Living in a city as I'm about to do is going to have a lot of advantages, not the least of which being access to wonderful minds like those at BLR...I can't wait.
May 19, 2012
Vacation from Things
I'm taking my first vacation since 2004. That's entirely too long. The leadup to the trip was pretty intense, too: I contracted bronchitis and pink eye, and was sick and exhausted during the few days that I had to pack up an entire 2,000 square foot house into two tiny moving pods.
Moving convinced me that I have entirely too much stuff. Living in our huge house for four years allowed me to accumulate a lot of stuff: outdoor gear, electronics gear, clothing, brewing supplies, tools and other accoutrements of home repair. It was a disturbing experience, one that reminded me of cleaning out my great-grandfather's house after he died (being four or five years old I didn't help much, but I do remember a bit of the enormity of closets full of everything imaginable).
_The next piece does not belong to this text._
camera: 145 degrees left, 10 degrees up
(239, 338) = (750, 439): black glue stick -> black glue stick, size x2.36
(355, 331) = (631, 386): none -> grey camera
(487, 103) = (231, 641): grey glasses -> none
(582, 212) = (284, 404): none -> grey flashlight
From this day forth I am instituting a policy of buy and toss: for every new 'thing,' I get, I have to jettison things of equal or larger size and mass (whichever is larger). I plan to buy a shiny new motorcycle at some point this summer, which is going to mean tossing a lot of stuff. It's a healthy policy, I think. Laura and I won't have children to clean up after us when we're dead and gone, and moving around while we're alive should be a fun experience, not a stressful one.
I'm still a little uneasy with the nomadic lifestyle after staying put for the last few years. Here is hoping that it gets better, and that a few weeks away from the continental US will fix me up.
In happier news, Laura graduated from WSU! She received her PhD in Molecular Plant Science after a five-year stint as a research indentured servant. Graduating is what prompted us to move. I was rather happy that our house sold so quickly. We had to price it quite low, but it was better than sitting on it for months in my opinion. We're on to Hawaii for a spell, and then Portland for the rest of the summer. That part should be relaxing, indeed!